## TO DO
Your response must be made up of each line in the data below that contains the string "knjiženja".

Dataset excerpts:

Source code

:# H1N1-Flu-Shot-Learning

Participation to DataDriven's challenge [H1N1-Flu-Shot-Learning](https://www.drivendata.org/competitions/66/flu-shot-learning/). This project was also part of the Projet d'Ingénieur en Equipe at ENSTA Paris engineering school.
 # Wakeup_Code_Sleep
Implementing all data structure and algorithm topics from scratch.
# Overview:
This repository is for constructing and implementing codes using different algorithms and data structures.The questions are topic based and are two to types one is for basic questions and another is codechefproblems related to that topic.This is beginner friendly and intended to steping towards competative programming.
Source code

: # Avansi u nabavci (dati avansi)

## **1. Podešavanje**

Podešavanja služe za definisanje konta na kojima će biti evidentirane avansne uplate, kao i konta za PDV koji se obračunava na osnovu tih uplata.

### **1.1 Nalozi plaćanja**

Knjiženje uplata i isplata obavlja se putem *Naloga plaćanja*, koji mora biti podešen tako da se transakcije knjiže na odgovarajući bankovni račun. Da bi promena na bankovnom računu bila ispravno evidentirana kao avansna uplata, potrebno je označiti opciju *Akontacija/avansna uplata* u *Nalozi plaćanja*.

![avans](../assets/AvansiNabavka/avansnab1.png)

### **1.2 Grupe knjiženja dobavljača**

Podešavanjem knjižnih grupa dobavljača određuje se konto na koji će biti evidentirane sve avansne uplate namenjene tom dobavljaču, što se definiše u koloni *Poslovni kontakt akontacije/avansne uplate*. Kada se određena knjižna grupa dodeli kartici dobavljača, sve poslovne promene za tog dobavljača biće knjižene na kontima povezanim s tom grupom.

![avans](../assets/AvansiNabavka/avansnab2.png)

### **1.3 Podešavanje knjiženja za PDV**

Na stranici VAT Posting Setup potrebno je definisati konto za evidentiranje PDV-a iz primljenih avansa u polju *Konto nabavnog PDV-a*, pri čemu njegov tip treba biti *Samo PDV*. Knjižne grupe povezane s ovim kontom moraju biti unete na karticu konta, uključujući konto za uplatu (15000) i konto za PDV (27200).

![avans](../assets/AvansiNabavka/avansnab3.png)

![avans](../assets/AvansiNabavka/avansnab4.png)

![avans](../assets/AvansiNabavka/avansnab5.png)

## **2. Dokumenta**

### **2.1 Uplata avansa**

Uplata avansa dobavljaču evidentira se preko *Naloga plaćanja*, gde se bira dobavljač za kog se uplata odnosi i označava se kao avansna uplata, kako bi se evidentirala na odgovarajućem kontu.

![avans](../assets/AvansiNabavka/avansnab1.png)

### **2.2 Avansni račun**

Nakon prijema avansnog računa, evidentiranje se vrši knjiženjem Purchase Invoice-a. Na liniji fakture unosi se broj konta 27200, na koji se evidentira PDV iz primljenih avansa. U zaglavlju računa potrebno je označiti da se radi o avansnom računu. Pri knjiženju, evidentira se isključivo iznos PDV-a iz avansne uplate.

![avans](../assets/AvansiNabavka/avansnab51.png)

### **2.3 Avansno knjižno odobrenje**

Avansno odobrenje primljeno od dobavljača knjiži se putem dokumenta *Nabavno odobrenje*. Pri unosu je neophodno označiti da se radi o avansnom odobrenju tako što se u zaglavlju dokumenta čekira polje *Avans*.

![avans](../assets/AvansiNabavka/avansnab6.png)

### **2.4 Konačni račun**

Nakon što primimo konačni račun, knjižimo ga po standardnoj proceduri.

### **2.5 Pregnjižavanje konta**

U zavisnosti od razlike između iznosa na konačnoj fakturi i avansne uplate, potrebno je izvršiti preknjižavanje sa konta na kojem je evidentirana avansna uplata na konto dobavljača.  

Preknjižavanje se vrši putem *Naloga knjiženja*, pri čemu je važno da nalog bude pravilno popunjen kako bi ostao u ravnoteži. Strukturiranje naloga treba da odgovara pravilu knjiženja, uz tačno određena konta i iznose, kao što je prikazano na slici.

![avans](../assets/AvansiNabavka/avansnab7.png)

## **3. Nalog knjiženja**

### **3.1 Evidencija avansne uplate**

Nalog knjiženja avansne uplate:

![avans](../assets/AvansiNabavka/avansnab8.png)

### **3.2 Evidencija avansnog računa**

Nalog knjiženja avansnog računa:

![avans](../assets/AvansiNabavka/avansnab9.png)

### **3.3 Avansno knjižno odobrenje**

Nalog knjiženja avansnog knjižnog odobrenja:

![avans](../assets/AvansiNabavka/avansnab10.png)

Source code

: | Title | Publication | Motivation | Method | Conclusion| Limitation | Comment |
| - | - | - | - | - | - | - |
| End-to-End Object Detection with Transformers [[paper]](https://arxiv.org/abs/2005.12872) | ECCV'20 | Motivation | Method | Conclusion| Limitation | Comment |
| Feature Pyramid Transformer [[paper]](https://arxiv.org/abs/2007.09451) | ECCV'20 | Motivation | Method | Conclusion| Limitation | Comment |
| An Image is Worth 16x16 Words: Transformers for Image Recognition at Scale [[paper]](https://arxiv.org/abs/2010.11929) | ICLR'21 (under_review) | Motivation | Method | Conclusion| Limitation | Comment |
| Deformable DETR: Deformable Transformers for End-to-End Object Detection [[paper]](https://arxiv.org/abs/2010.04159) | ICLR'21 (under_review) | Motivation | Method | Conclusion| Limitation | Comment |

## OUTPUT OF THE TASK
### **1.2 Grupe knjiženja dobavljača**
### **1.3 Podešavanje knjiženja za PDV**
Preknjižavanje se vrši putem *Naloga knjiženja*, pri čemu je važno da nalog bude pravilno popunjen kako bi ostao u ravnoteži. Strukturiranje naloga treba da odgovara pravilu knjiženja, uz tačno određena konta i iznose, kao što je prikazano na slici.
## **3. Nalog knjiženja**
Nalog knjiženja avansne uplate:
Nalog knjiženja avansnog računa:
Nalog knjiženja avansnog knjižnog odobrenja:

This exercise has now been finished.